The model has been evaluated on chest X-ray report analysis tasks, particularly for:
- Text retrieval/encoder
- Medical text similarity comparison
- Clinical finding extraction

**Parameters:**
- `query_text`: Single query string
- `candidate_texts`: List of candidate strings
- `separator`: String separator (default: `'!@#$%^&*()'`)
- `max_length`: Maximum sequence length (default: 512)

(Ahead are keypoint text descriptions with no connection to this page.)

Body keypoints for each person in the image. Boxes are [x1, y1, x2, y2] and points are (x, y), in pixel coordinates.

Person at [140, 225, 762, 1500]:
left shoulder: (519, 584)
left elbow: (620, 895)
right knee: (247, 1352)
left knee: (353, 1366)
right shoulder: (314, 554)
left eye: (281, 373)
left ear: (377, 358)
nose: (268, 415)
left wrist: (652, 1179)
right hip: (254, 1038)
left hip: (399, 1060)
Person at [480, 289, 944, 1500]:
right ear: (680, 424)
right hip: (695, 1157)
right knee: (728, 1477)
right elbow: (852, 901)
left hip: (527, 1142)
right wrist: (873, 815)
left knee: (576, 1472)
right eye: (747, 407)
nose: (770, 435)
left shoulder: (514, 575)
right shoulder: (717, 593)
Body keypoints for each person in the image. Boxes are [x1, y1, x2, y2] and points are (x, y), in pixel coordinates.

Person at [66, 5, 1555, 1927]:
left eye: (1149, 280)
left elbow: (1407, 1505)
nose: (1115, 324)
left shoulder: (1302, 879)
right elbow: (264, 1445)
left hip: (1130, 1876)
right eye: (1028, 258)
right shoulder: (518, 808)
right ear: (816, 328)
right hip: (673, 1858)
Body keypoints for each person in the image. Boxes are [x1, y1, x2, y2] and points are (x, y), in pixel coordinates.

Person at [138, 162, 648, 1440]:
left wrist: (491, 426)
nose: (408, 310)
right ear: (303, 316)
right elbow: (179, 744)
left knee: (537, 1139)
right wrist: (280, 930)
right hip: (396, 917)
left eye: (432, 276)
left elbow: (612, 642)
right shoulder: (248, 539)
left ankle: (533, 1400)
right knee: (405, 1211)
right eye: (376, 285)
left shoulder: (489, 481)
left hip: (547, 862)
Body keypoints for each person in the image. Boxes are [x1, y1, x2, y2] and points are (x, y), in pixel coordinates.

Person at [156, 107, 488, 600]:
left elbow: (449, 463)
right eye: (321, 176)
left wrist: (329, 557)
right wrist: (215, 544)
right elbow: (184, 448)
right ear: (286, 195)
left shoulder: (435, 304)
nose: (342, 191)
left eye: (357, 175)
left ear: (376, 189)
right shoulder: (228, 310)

**Returns:** Tensor of shape `(num_candidates,)` with cosine similarity scores

## Training Details

### Training Data
- Fully fine-tuned on chest X-ray reports and medical text data
- Training focused on understanding pleural effusion status and other chest X-ray findings

### Training Configuration
- **Pooling Mode**: `latent_attention` (512 latents, 8 attention heads)
- **Enable Bidirectional**: True
- **Max Length**: 512 tokens
- **Torch Dtype**: bfloat16
- **Full Fine-tuning**: All model weights were updated during training

## Technical Specifications

- **Model Type**: Bidirectional Language Model (LLM2Vec)
- **Architecture**: LlamaBiModel (modified Llama 3.2) + Latent Attention Pooling
- **Parameters**: ~1B parameters
- **Hidden Size**: 2048
- **Input Length**: Up to 512 tokens
- **Output Dimension**: 2048
- **Precision**: bfloat16
- **Dependencies**: Only transformers and torch

## Intended Use

### Primary Use Cases
- **Medical Text Embeddings**: Generate embeddings for chest X-ray reports
- **Clinical Text Similarity**: Compare medical texts for semantic similarity
- **Medical Information Retrieval**: Find relevant medical reports or findings
- **Clinical NLP Research**: Foundation model for medical text analysis

### Limitations
- Specialized for chest X-ray reports - may not generalize to other medical domains
- Requires careful preprocessing for optimal performance
- Should be used as part of a larger clinical decision support system, not for standalone diagnosis

## Evaluation

The model has been evaluated on chest X-ray report analysis tasks, particularly for:
- Text retrieval and encoding
- Medical text similarity comparison
- Clinical finding extraction

### Sample Performance

The model demonstrates consistent improvements over the base LLM2CLIP architecture on medical text understanding benchmarks.  
**LLM2Vec4CXR** shows stronger performance in:
- Handling medical abbreviations and radiological terminology  
- Capturing fine-grained semantic differences in chest X-ray reports  
- Understanding clinical context and temporal changes

## Related Resources

📄 **Paper**: [Exploring the Capabilities of LLM Encoders for Image–Text Retrieval in Chest X-rays](https://arxiv.org/pdf/2509.15234)  

🔗 **Related Projects**:
- [LLM2CLIP4CXR](https://github.com/lukeingawesome/llm2clip4cxr): A CLIP-based model that leverages the LLM2Vec encoder to align visual and textual representations of chest X-rays

## Citation

If you use this model in your research, please cite:

```bibtex
@article{ko2025exploring,
  title={Exploring the Capabilities of LLM Encoders for Image--Text Retrieval in Chest X-rays},
  author={Ko, Hanbin and Cho, Gihun and Baek, Inhyeok and Kim, Donguk and Koo, Joonbeom and Kim, Changi and Lee, Dongheon and Park, Chang Min},
  journal={arXiv preprint arXiv:2509.15234},
  year={2025}
}
```

## Acknowledgments

This model is built upon:
- [LLM2Vec](https://github.com/McGill-NLP/llm2vec) - Framework for converting decoder-only LLMs into text encoders
- [LLM2CLIP](https://github.com/microsoft/LLM2CLIP) - Microsoft's implementation for connecting LLMs with CLIP models

## License

This model is licensed under the MIT License.